Converting a Stream to a Table - groupBy/reduce vs. stream.to/builder.table

Discussion:

Patrik Kleindl

2018-10-25 17:36:33 UTC

Hello

Recently we noticed a lot of warning messages in the logs which pointed to
this method (we are running 2.0):

KStreamReduce
public void process(final K key, final V value) {
// If the key or value is null we don't need to proceed
if (key == null || value == null) {
LOG.warn(
"Skipping record due to null key or value. key=[{}]
value=[{}] topic=[{}] partition=[{}] offset=[{}]",
key, value, context().topic(), context().partition(),
context().offset()
);
metrics.skippedRecordsSensor().record();
return;
}

This was triggered for every record from a stream with an existing key but
a null value which we put through groupBy/reduce to get a KTable.
My assumption was that this was the correct way inside a streams
application to get a KTable but this prevents deletion of records from
working.

Our alternativ is to send the stream back to a named topic and build a new
table from it, but this is rather cumbersome and requires a separate topic
which also can't be cleaned up by the streams reset tool.

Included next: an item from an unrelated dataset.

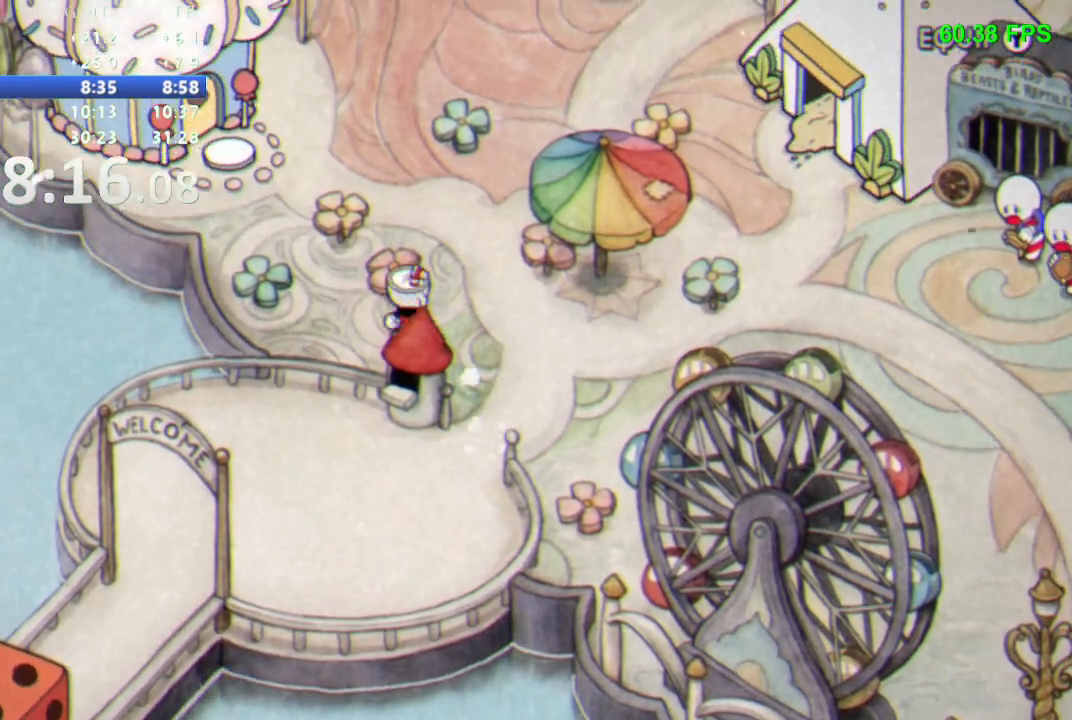
{"dt_ms": 500, "buttons": ["DPAD_UP", "DPAD_LEFT"], "events": []}
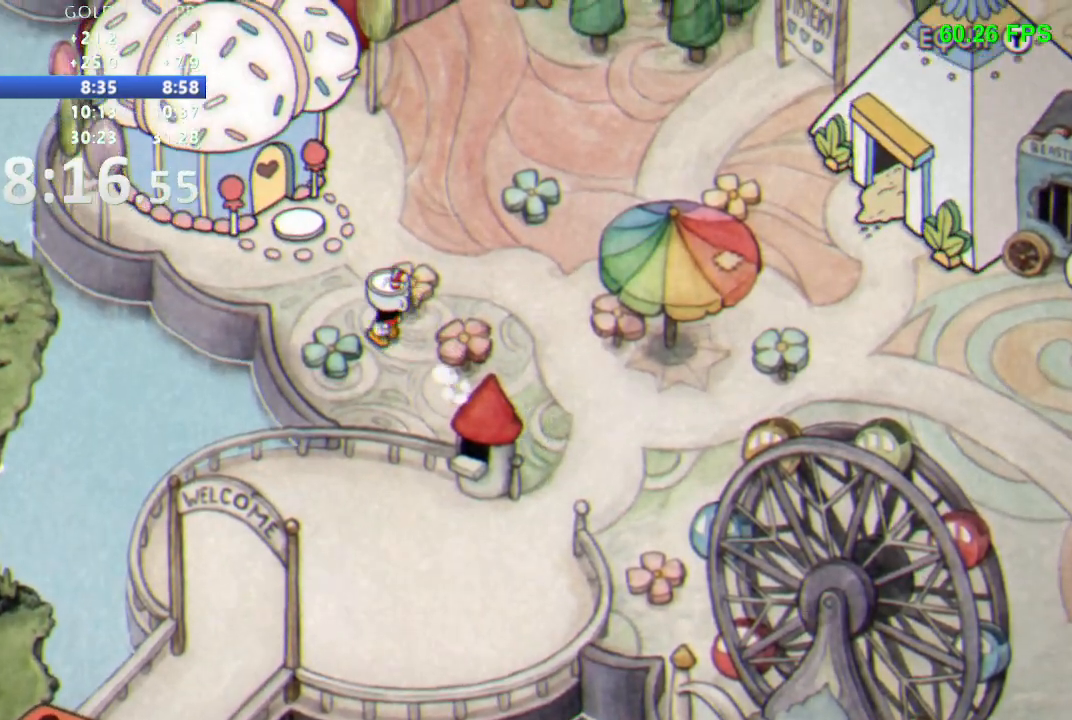
{"dt_ms": 500, "buttons": ["DPAD_UP", "DPAD_LEFT"], "events": [[350, "B", "down"], [400, "B", "up"]]}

Did I miss anything relevant here?
Would it be possible to create a separate method for KStream to achieve
this directly?

best regards

Patrik

Matthias J. Sax

2018-10-25 22:07:18 UTC

Permalink

Patrik,

`null` values in a KStream don't have delete semantics (it's not a
changelog stream). That's why we drop them in the KStream#reduce
implemenation.

If you want to explicitly remove results for a key from the result
KTable, your `Reducer#apply()` implementation must return `null` -- the
result of #apply() has changelog/KTable semantics and `null` is
interpreted as delete for this case.

If you want to use `null` from your KStream to trigger reduce() to
delete, you will need to use a surrogate value for this, ie, do a
mapValues() before the groupByKey() call, an replace `null` values with
the surrogate-delete-marker that you can evaluate in `Reducer#apply()`
to return `null` for this case.

Hope this helps.

-Matthias

Post by Patrik Kleindl
Hello
Recently we noticed a lot of warning messages in the logs which pointed to
KStreamReduce
public void process(final K key, final V value) {
// If the key or value is null we don't need to proceed
if (key == null || value == null) {
LOG.warn(
"Skipping record due to null key or value. key=[{}]
value=[{}] topic=[{}] partition=[{}] offset=[{}]",
key, value, context().topic(), context().partition(),
context().offset()
);
metrics.skippedRecordsSensor().record();
return;
}
This was triggered for every record from a stream with an existing key but
a null value which we put through groupBy/reduce to get a KTable.
My assumption was that this was the correct way inside a streams
application to get a KTable but this prevents deletion of records from
working.
Our alternativ is to send the stream back to a named topic and build a new
table from it, but this is rather cumbersome and requires a separate topic
which also can't be cleaned up by the streams reset tool.
Did I miss anything relevant here?
Would it be possible to create a separate method for KStream to achieve
this directly?
best regards
Patrik

Patrik Kleindl

2018-10-26 08:27:49 UTC

Permalink

Hello Matthias,
thank you for the explanation.
Streaming back to a topic and consuming this as a KTable does respect the null values as deletes, correct? But at the price of some overhead.
Is there any (historical, technical or emotional;-)) reason that no simple one-step stream-to-table operation exists?
Best regards
Patrik

Post by Matthias J. Sax
Patrik,
`null` values in a KStream don't have delete semantics (it's not a
changelog stream). That's why we drop them in the KStream#reduce
implemenation.
If you want to explicitly remove results for a key from the result
KTable, your `Reducer#apply()` implementation must return `null` -- the
result of #apply() has changelog/KTable semantics and `null` is
interpreted as delete for this case.
If you want to use `null` from your KStream to trigger reduce() to
delete, you will need to use a surrogate value for this, ie, do a
mapValues() before the groupByKey() call, an replace `null` values with
the surrogate-delete-marker that you can evaluate in `Reducer#apply()`
to return `null` for this case.
Hope this helps.
-Matthias

John Roesler

2018-10-26 16:30:39 UTC

Permalink

Hi Patrik,

Just to drop one observation in... Streaming to a topic and then consuming
it as a table does create overhead, but so does reducing a stream to a
table, and I think it's actually the same in either case.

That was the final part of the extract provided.